Provided information:
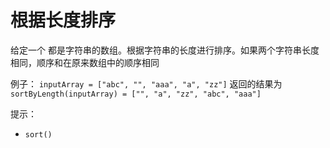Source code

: # 根据长度排序

给定一个 都是字符串的数组。根据字符串的长度进行排序。如果两个字符串长度相同，顺序和在原来数组中的顺序相同

例子：
`inputArray = ["abc", "", "aaa", "a", "zz"]`
返回的结果为 `sortByLength(inputArray) = ["", "a", "zz", "abc", "aaa"]`

提示：

- `sort()`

Directive: Indicate how many lines of the material contain the string "inputArray", giving the number and nothing more.

Result of the task: 2